Every example should include metadata.

| Field | Purpose |
|---|---|
| `task` | Training task category. |
| `source_type` | Origin category of the example. |
| `source_id` | Internal reference to source document. |
| `license` | Approved, restricted, unknown, or rejected. |
| `tlp` | CLEAR, GREEN, AMBER, or RED. |
| `reviewed` | Human approval status. |
| `reviewer_id` | Internal reviewer identity or role ID. |
| `policy_version` | Version of handling policy used. |
| `dataset_version` | Versioned dataset name. |
| `safety_flags` | Unsafe content or sensitive material flags. |
| `dedupe_hash` | Used to prevent duplicate examples. |

---

## 12. QualityGate Rules

QualityGate must reject examples that contain:

- raw credentials
- raw stolen data
- private victim information
- live access details
- exploit chains
- malware deployment steps
- phishing instructions
- evasion or persistence guidance
- incompatible license
- unknown provenance
- duplicated content
- unreviewed TLP:RED or confidential content

QualityGate should flag for human review when:

- source license is ambiguous
- actor attribution is uncertain
- victim identity is named
- sample contains personal data
- output teaches operationally sensitive details
- example conflicts with policy

---

## 13. Dataset Builder UI Requirements

IntelMiner should be visible in the Blue48 Operations Cockpit.

§ Assignment 1: Reproduce the part of the dataset specification above that opens with the words containing "QualityGate should flag" and closes with "Blue48 Operations Cockpit.".
§ Assignment 2: In the dataset specification above, which values can the `tlp` field take?
§ Assignment 3: Pick up the dataset specification above after its last sentence and keep writing it.

§ Data for analysis:
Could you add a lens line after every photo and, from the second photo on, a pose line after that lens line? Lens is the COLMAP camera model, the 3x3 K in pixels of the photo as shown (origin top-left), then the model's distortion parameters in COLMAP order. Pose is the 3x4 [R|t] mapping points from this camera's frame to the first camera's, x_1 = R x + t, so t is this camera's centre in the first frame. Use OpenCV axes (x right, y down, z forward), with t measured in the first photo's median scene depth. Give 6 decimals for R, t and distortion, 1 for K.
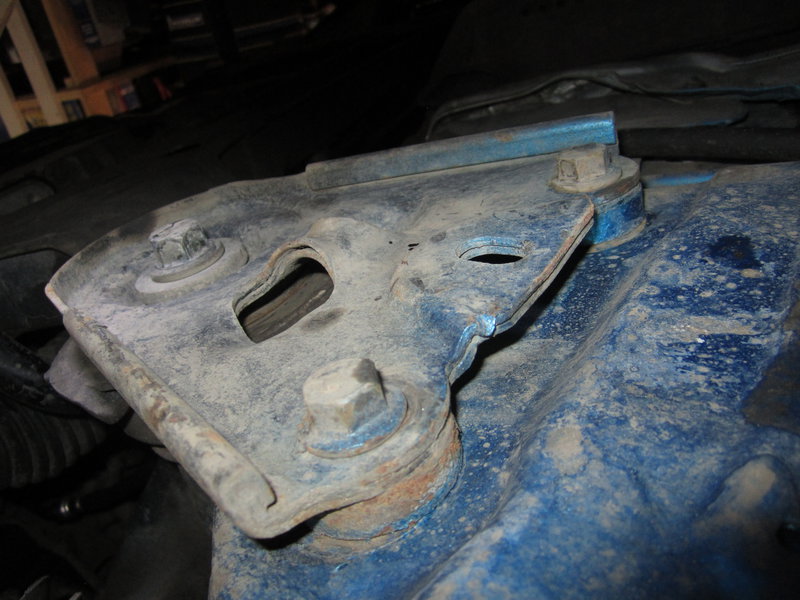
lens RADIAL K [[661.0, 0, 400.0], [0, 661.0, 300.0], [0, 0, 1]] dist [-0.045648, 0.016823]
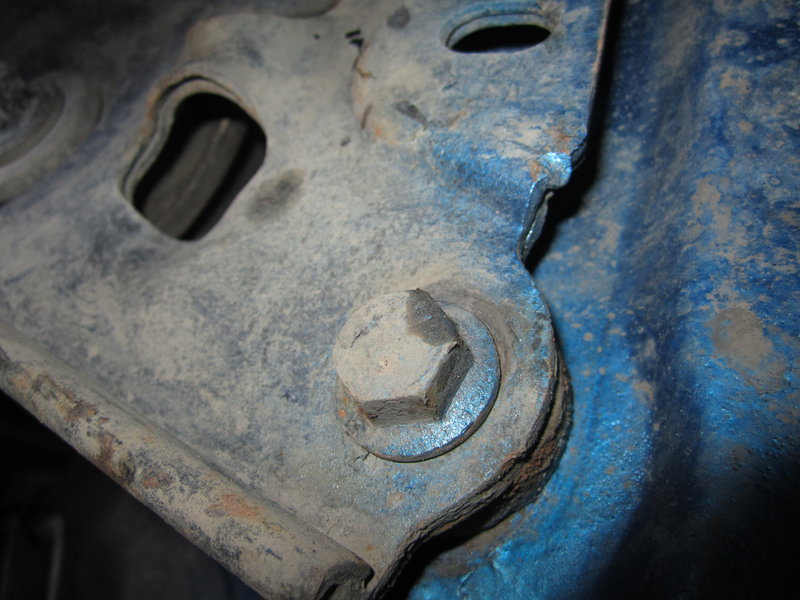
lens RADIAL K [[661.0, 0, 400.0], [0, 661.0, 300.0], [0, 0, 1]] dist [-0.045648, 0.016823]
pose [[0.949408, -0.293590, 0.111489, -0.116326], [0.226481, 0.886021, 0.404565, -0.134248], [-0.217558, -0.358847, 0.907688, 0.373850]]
---
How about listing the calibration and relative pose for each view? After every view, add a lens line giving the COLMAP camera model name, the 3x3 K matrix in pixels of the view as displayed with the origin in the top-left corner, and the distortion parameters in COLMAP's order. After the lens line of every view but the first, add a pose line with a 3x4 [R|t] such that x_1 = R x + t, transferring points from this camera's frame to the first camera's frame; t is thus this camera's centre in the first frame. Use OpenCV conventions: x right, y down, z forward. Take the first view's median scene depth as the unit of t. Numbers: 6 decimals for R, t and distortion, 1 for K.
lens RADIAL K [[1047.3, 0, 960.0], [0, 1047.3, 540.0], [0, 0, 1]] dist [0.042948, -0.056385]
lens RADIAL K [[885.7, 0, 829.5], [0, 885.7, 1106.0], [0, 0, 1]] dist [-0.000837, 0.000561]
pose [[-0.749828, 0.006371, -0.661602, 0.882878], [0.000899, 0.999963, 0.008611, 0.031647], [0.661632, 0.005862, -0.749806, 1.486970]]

§ Result 1:
QualityGate should flag for human review when:

- source license is ambiguous
- actor attribution is uncertain
- victim identity is named
- sample contains personal data
- output teaches operationally sensitive details
- example conflicts with policy

---

## 13. Dataset Builder UI Requirements

IntelMiner should be visible in the Blue48 Operations Cockpit.

§ Result 2: CLEAR, GREEN, AMBER, or RED.

§ Result 3:
Screens:

| Screen | Purpose |
|---|---|
| **Dataset Sources** | Manage approved sources, license status, and collection schedules. |
| **Training Candidate Queue** | Review generated examples before approval. |
| **Example Review** | Edit, approve, reject, or mark examples unsafe. |
| **Dataset Builder** | Export versioned JSONL datasets with train/validation split. |
| **Dataset Audit** | Track source, reviewer, license, and policy version. |

Candidate fields:

| Field | Meaning |
|---|---|
| Task | IOC extraction, routing, classification, etc. |
| Source | advisory, blog, report, synthetic, internal. |
| License | approved, restricted, unknown, rejected. |
| Quality score | Estimated usefulness. |
| Safety flag | safe, needs review, reject. |
| Reviewer status | pending, approved, rejected. |

---

## 14. Dataset Versioning

Datasets should be versioned clearly:

```text
dataset-router-v0.1
dataset-ioc-extractor-v0.3
dataset-evidence-handler-v0.2
dataset-report-writer-v0.2
```

Each export should include:

- dataset name
- version
- date
- number of examples
- task distribution
- source distribution
- license distribution
- reviewer count
- rejected example count
- train/validation split
- policy version

---

## 15. Human Review Requirements

Human approval is required before examples become training data.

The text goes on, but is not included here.